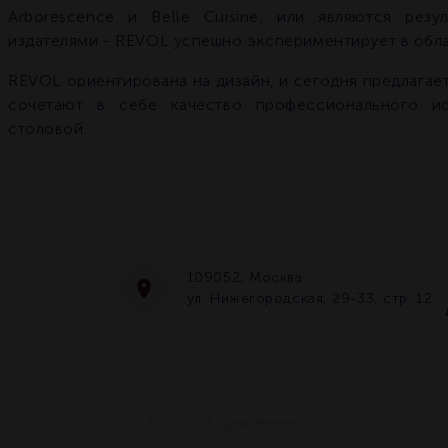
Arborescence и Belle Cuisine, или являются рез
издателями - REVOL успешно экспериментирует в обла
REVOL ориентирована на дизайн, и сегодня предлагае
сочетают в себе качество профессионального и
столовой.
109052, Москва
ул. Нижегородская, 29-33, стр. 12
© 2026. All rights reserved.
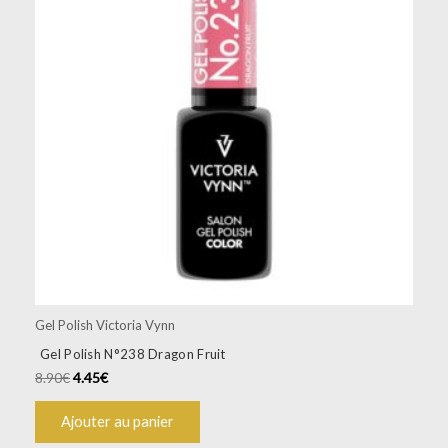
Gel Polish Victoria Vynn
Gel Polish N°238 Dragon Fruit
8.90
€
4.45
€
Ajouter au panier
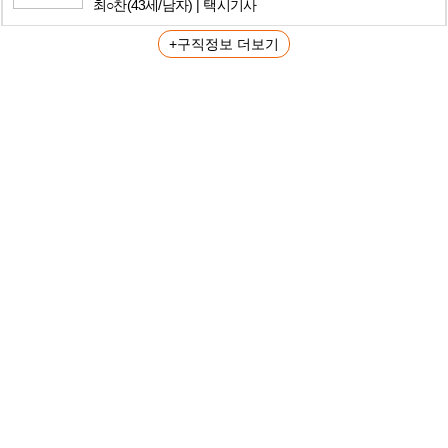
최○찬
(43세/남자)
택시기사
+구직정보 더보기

.....

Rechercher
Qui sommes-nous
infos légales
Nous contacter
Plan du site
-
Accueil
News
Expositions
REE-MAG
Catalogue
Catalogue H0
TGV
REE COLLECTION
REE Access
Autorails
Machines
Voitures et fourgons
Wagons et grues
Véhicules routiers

.....

[PROBLEM DETAILS]
Reproduce only the lines of the rows from the line with "Arborescence и Belle" up to and including the line with "All rights reserved.", substituting "Moscow" for "Москва" and leaving everything else unchanged.

[ANSWER SPACE]
Arborescence и Belle Cuisine, или являются рез
издателями - REVOL успешно экспериментирует в обла
REVOL ориентирована на дизайн, и сегодня предлагае
сочетают в себе качество профессионального и
столовой.
109052, Moscow
ул. Нижегородская, 29-33, стр. 12
© 2026. All rights reserved.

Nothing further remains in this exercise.